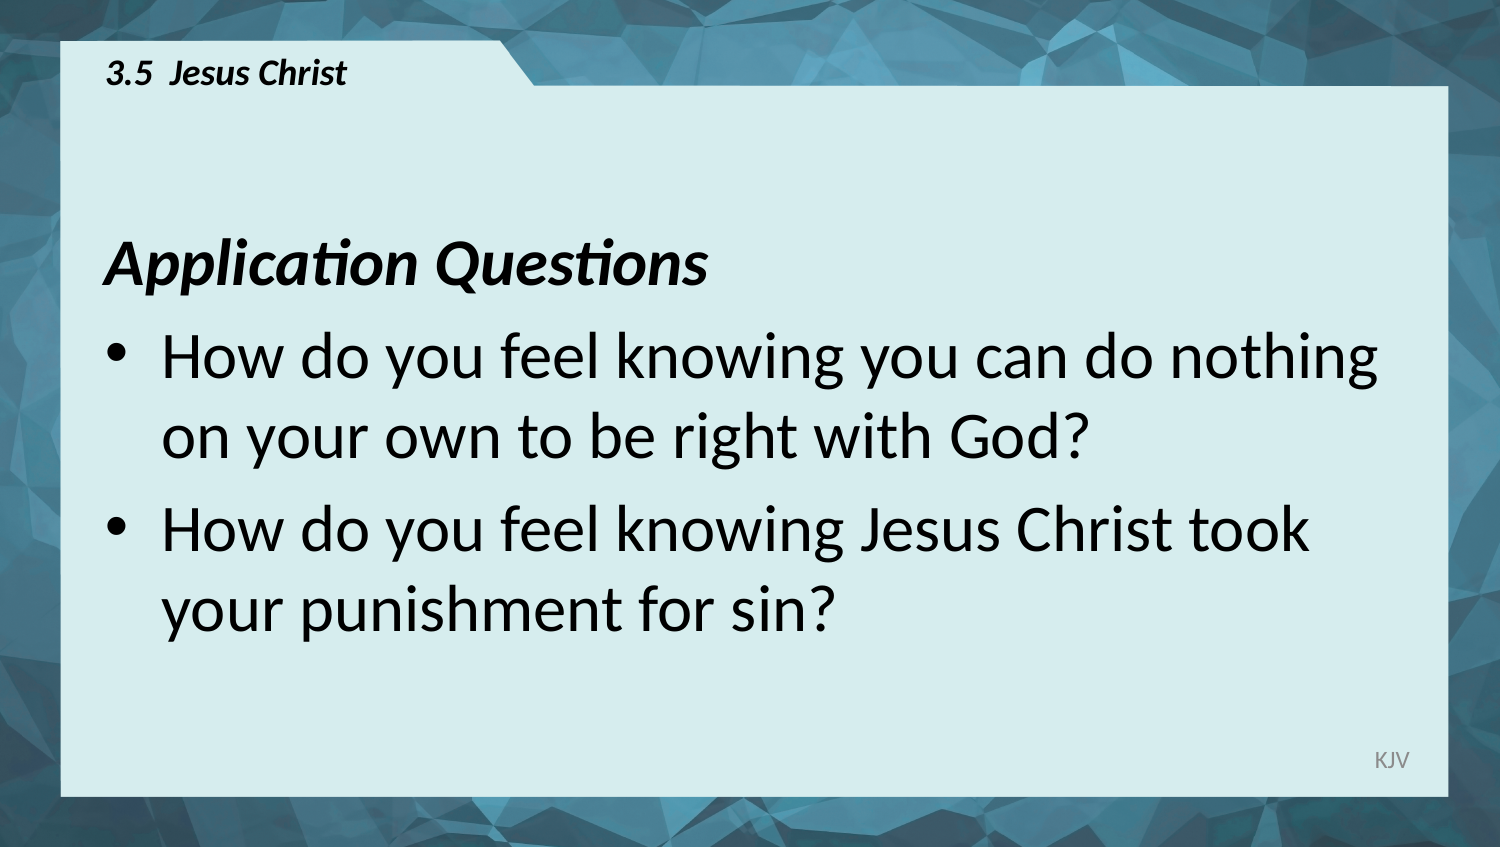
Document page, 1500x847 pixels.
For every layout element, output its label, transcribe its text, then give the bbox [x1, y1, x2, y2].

picture [0, 0, 1500, 847]
footer KJV [950, 736, 1425, 782]
list Application Questions How do you feel knowing you can do nothing on your own to be right with God? How do you feel knowing Jesus Christ took your punishment for sin? [89, 141, 1403, 722]
title 3.5 Jesus Christ [89, 33, 1420, 108]
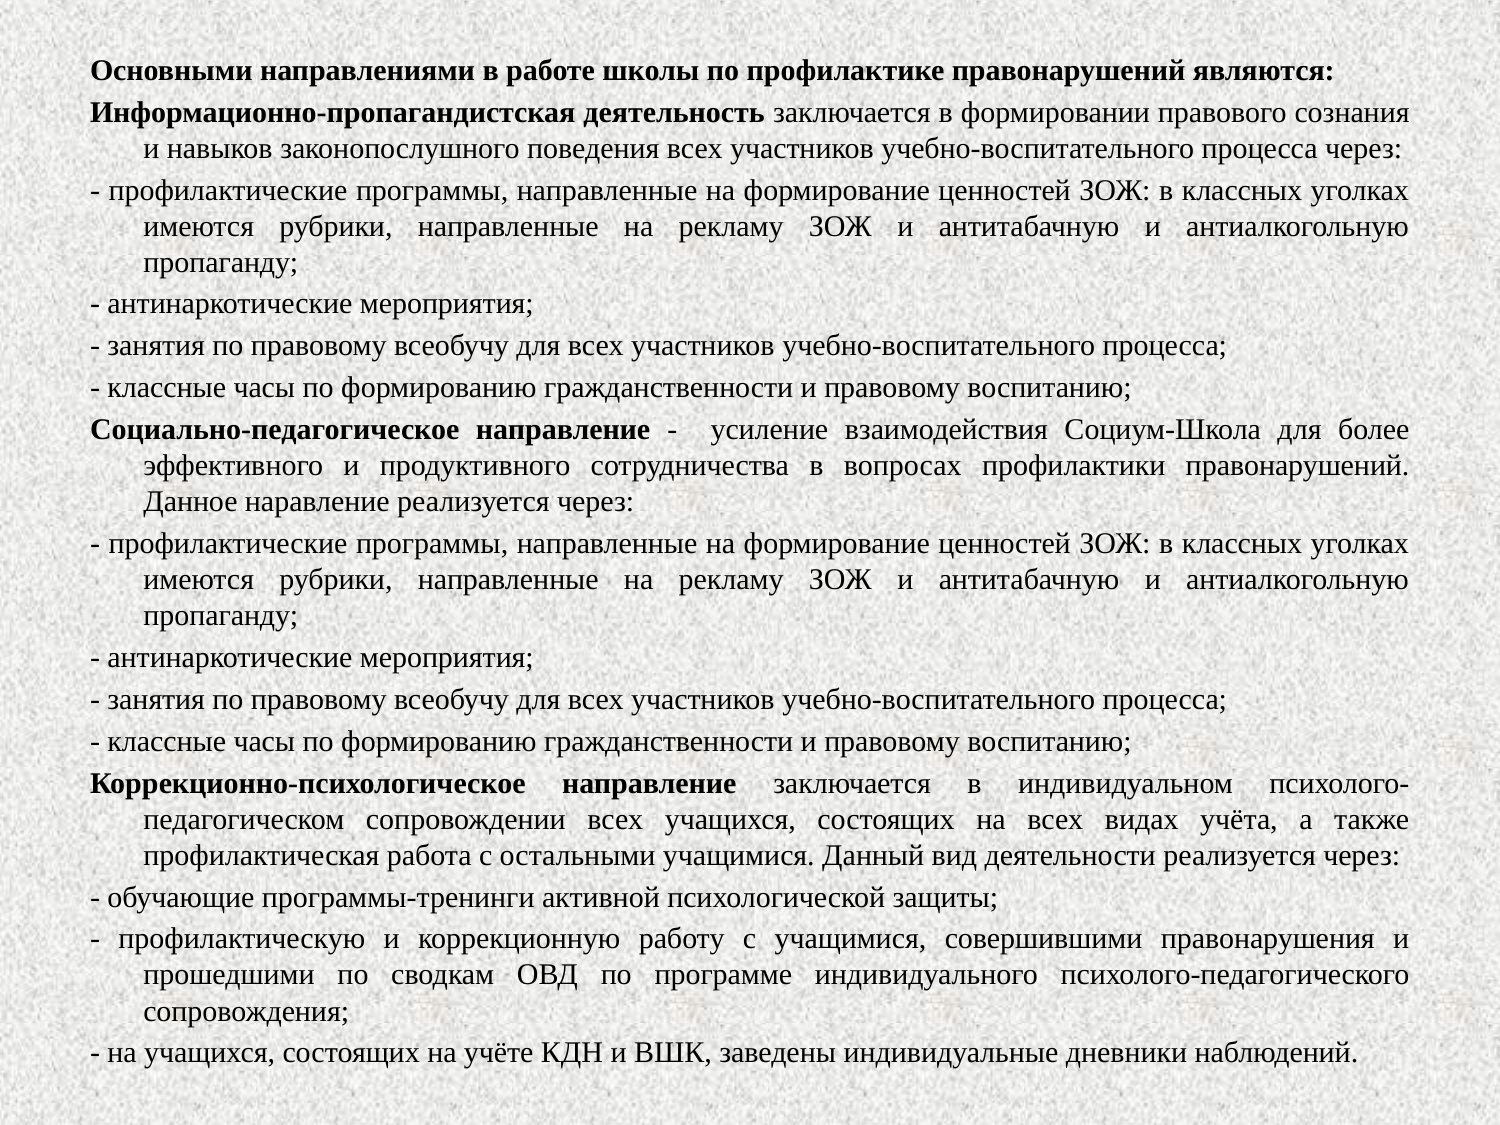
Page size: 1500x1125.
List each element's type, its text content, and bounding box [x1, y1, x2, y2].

picture [0, 0, 1500, 1125]
list Основными направлениями в работе школы по профилактике правонарушений являются: Информационно-пропагандистская деятельность заключается в формировании правового сознания и навыков законопослушного поведения всех участников учебно-воспитательного процесса через: - профилактические программы, направленные на формирование ценностей ЗОЖ: в классных уголках имеются рубрики, направленные на рекламу ЗОЖ и антитабачную и антиалкогольную пропаганду; - антинаркотические мероприятия; - занятия по правовому всеобучу для всех участников учебно-воспитательного процесса; - классные часы по формированию гражданственности и правовому воспитанию; Социально-педагогическое направление - усиление взаимодействия Социум-Школа для более эффективного и продуктивного сотрудничества в вопросах профилактики правонарушений. Данное наравление реализуется через: - профилактические программы, направленные на формирование ценностей ЗОЖ: в классных уголках имеются рубрики, направленные на рекламу ЗОЖ и антитабачную и антиалкогольную пропаганду; - антинаркотические мероприятия; - занятия по правовому всеобучу для всех участников учебно-воспитательного процесса; - классные часы по формированию гражданственности и правовому воспитанию; Коррекционно-психологическое направление заключается в индивидуальном психолого-педагогическом сопровождении всех учащихся, состоящих на всех видах учёта, а также профилактическая работа с остальными учащимися. Данный вид деятельности реализуется через: - обучающие программы-тренинги активной психологической защиты; - профилактическую и коррекционную работу с учащимися, совершившими правонарушения и прошедшими по сводкам ОВД по программе индивидуального психолого-педагогического сопровождения; - на учащихся, состоящих на учёте КДН и ВШК, заведены индивидуальные дневники наблюдений. [75, 42, 1425, 1125]
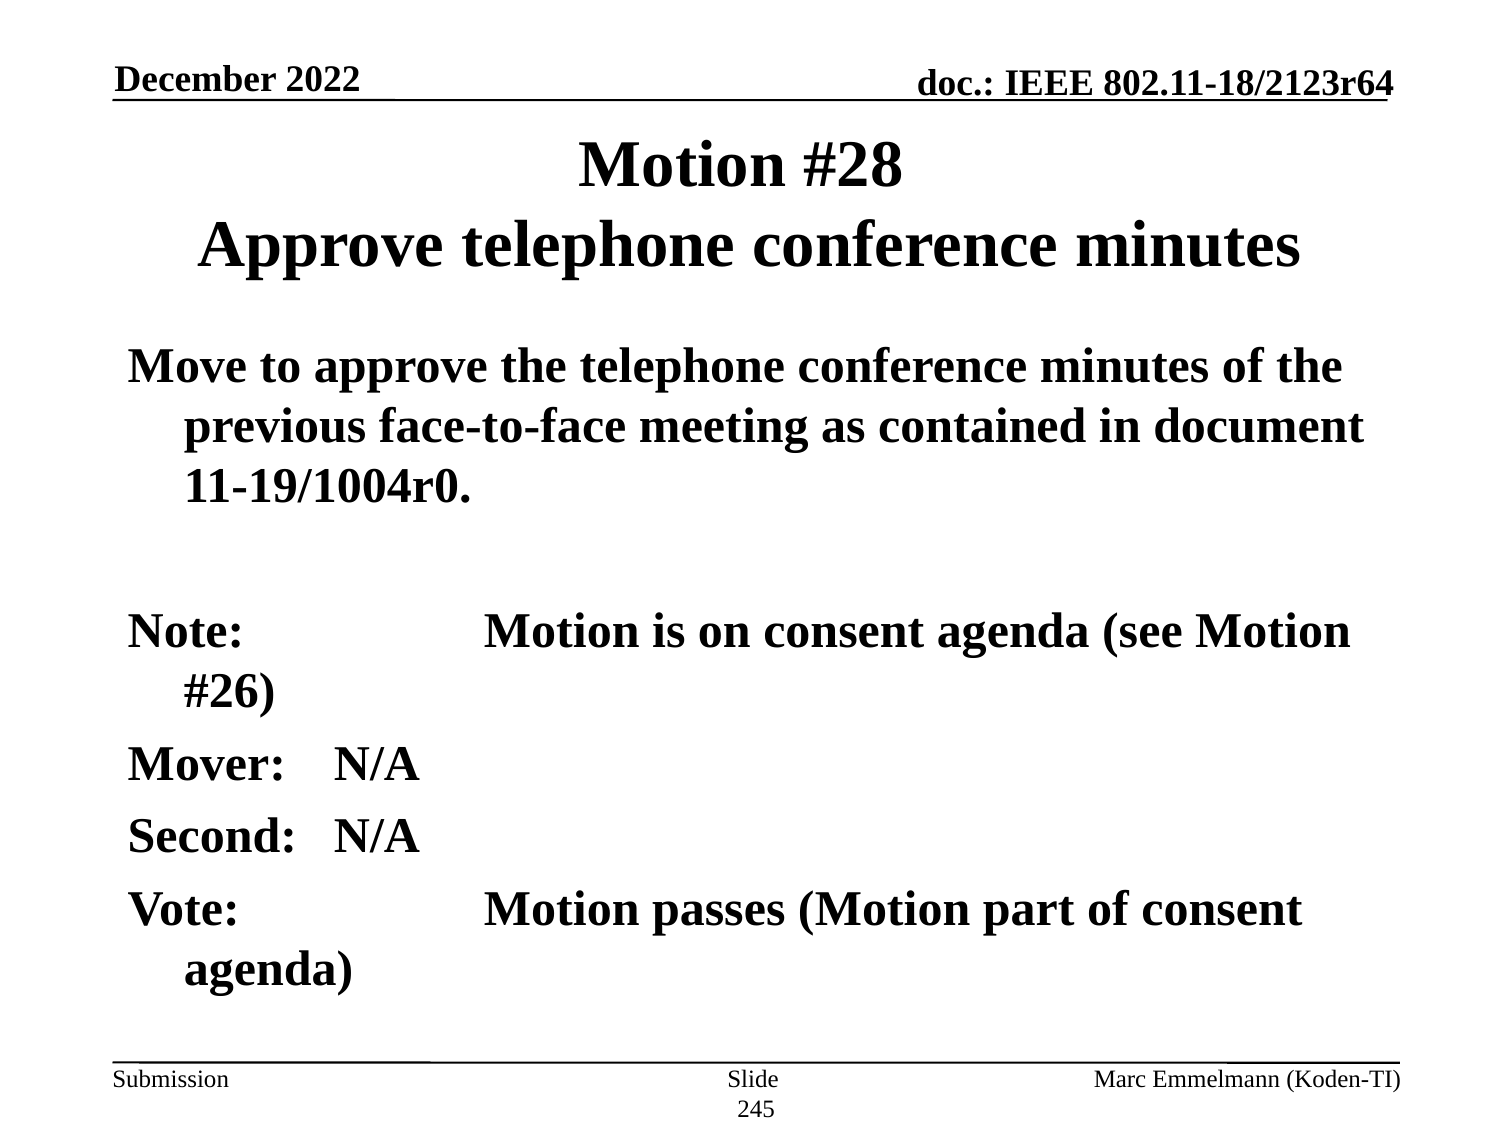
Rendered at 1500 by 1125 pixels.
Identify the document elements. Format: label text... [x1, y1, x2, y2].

slide_number Slide 245 [712, 1061, 800, 1123]
title Motion #28 Approve telephone conference minutes [112, 112, 1388, 288]
list Move to approve the telephone conference minutes of the previous face-to-face meeting as contained in document 11-19/1004r0. Note: Motion is on consent agenda (see Motion #26) Mover: N/A Second: N/A Vote: Motion passes (Motion part of consent agenda) [112, 324, 1388, 1000]
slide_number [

• _Required action_: Reproduce, without alteration and without pictures, only those lines that lie between the first line of the entries above and the line containing "Page size: 1500x1125.", both of them included.

• _Response area_:
Document page, 1500x847 pixels.
For every layout element, output its label, transcribe its text, then give the bbox [x1, y1, x2, y2].

picture [0, 0, 1500, 847]
footer KJV [950, 736, 1425, 782]
list Application Questions How do you feel knowing you can do nothing on your own to be right with God? How do you feel knowing Jesus Christ took your punishment for sin? [89, 141, 1403, 722]
title 3.5 Jesus Christ [89, 33, 1420, 108]
Page size: 1500x1125.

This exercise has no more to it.